By Jonathan Goetz
Photo: Ben Kalasho, August 8, 2017 (El Cajon)
August 11, 2017 (El Cajon) - Councilman Ben Kalasho threatened to file an employment discrimination complaint Tuesday as the Council discussed a resolution to limit Council members’ use of electronic devices during City Council meetings.
Supporters of the ban have indicated that the reasons are to assure that Council members are paying attention during public hearings and also to assure that no outside communication is going on via email or social media, which could violate laws prohibiting outside communication by officials during public hearings.
“This agenda item, as laughable as it is, is just geared towards me,” said Kalasho, with his laptop in front of him. He added that it would “be too burdensome for me” to transfer his notes from his laptop onto a City issued iPad with internet access disabled. “There is a discrimination suit that I think is probably an option for me as the city is my employer.”

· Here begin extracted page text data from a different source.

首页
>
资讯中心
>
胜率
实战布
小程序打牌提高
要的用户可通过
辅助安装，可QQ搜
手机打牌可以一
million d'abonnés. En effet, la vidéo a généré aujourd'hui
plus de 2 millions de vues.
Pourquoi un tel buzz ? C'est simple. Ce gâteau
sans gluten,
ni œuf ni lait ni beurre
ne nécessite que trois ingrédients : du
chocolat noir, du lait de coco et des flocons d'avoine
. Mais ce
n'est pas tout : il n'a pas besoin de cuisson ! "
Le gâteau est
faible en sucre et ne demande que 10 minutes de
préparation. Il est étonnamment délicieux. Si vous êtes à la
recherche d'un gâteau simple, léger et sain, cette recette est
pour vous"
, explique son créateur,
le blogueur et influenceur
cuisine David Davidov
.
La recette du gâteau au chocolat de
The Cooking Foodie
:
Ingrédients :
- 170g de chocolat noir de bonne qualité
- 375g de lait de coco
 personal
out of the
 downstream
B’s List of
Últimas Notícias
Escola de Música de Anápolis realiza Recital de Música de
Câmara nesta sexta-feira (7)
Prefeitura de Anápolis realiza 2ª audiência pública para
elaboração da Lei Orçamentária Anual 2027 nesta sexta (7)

Kalasho clarified that he was not talking about suing El Cajon, only filing a complaint, saying “It’s not a lawsuit. It’s simply a claim with the California Fair Employment Act.”

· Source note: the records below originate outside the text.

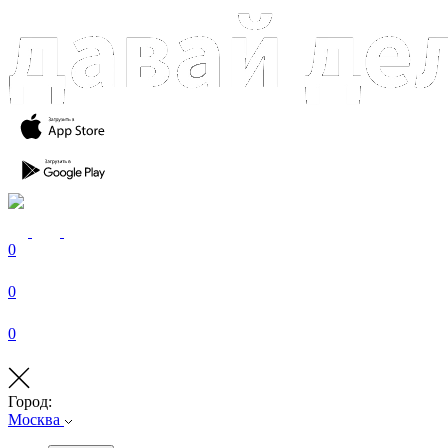
0
0
0
Город:
Москва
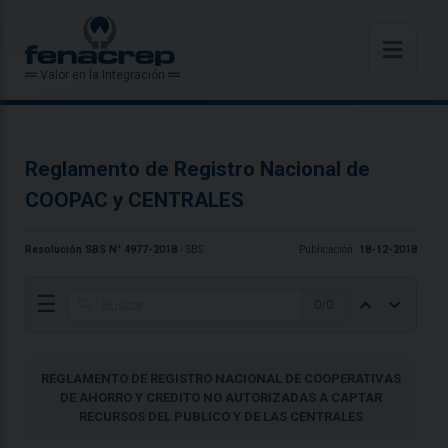
Valor en la Integración
Reglamento de Registro Nacional de
COOPAC y CENTRALES
Resolución SBS N° 4977-2018
- SBS
Publicación:
18-12-2018
☰
0
/
0
REGLAMENTO DE REGISTRO NACIONAL DE COOPERATIVAS
DE AHORRO Y CREDITO NO AUTORIZADAS A CAPTAR
RECURSOS DEL PUBLICO Y DE LAS CENTRALES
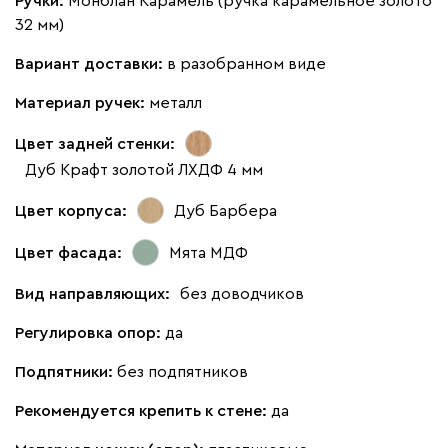
Ручки:
Монблан Карамель (ручка карамельное золото
32 мм)
Вариант доставки:
в разобранном виде
Материал ручек:
металл
Цвет задней стенки:
Дуб Крафт золотой ЛХДФ 4 мм
Цвет корпуса:
Дуб Барбера
Цвет фасада:
Мята МДФ
Вид направляющих:
без доводчиков
Регулировка опор:
да
Подпятники:
без подпятников
Рекомендуется крепить к стене:
да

City Attorney Morgan Foley elicited laughter from the audience when he asked Kalasho, “And discrimination is because you can’t use an iPad like anybody else or is it because you’re being told you have to use this particular iPad?” and, “Do you have a printer at home?” He then told Kalasho to print his notes prior to the Council meetings.
Kalasho responded, “Now I have an added workload to do. I’m the only one that takes notes on an electronic device not just here but outside of here. So the argument would be again discriminatory as me being the only person up here that does that so it’s a non-starter for everybody else.”
Foley replied that he disagreed with Kalasho’s analysis of the law, saying, “I think you’re using a term discriminatory or discrimination between people who use electronic devices and do not use electronic devices. It’s different than what the FEH (Fair Employment and Housing) claim might be (grounds) for discrimination. There’s nothing in this policy that relates to you about your age, your gender, your sexual preference or race or ethnicity.”
Kalasho, the lone Democratic councilmember, replied that his political affiliation could be grounds for a complaint.
Mayor Bill Wells told a story of a trip to Sacramento he took in which the legislators all paid attention until it was local Senator Joel Anderson’s turn to speak. “I went to Sacramento at the request of Senator Anderson and Senator Anderson is in the minority,” he noted, adding, “Everybody was speaking and listening and being very involved until Senator Anderson got up to speak and everybody stopped listening and they started messing around with their phones and on their iPads and they were talking to each other and I thought was just incredibly disrespectful to Senator Anderson but more importantly I just thought it was incredibly disrespectful to the democratic process.”
Councilman Gary Kendrick said that it is an issue of distracted legislators. “It’s important that the public can see that we’re not being distracted by other electronic devices,” he stated.
Councilman Bob McClellan said he agreed that “out of common courtesy” to people in the audience or watching Council meetings on TV, “We need to be paying attention to what’s going on and not being distracted by devices.”
Councilman Steve Goble said the resolution was about “trust, respect and transparency,” adding, “This is public service not self-service.”
The resolution to limit the City Council use of electronic devices passed, 4 to 1, with Kalasho opposed.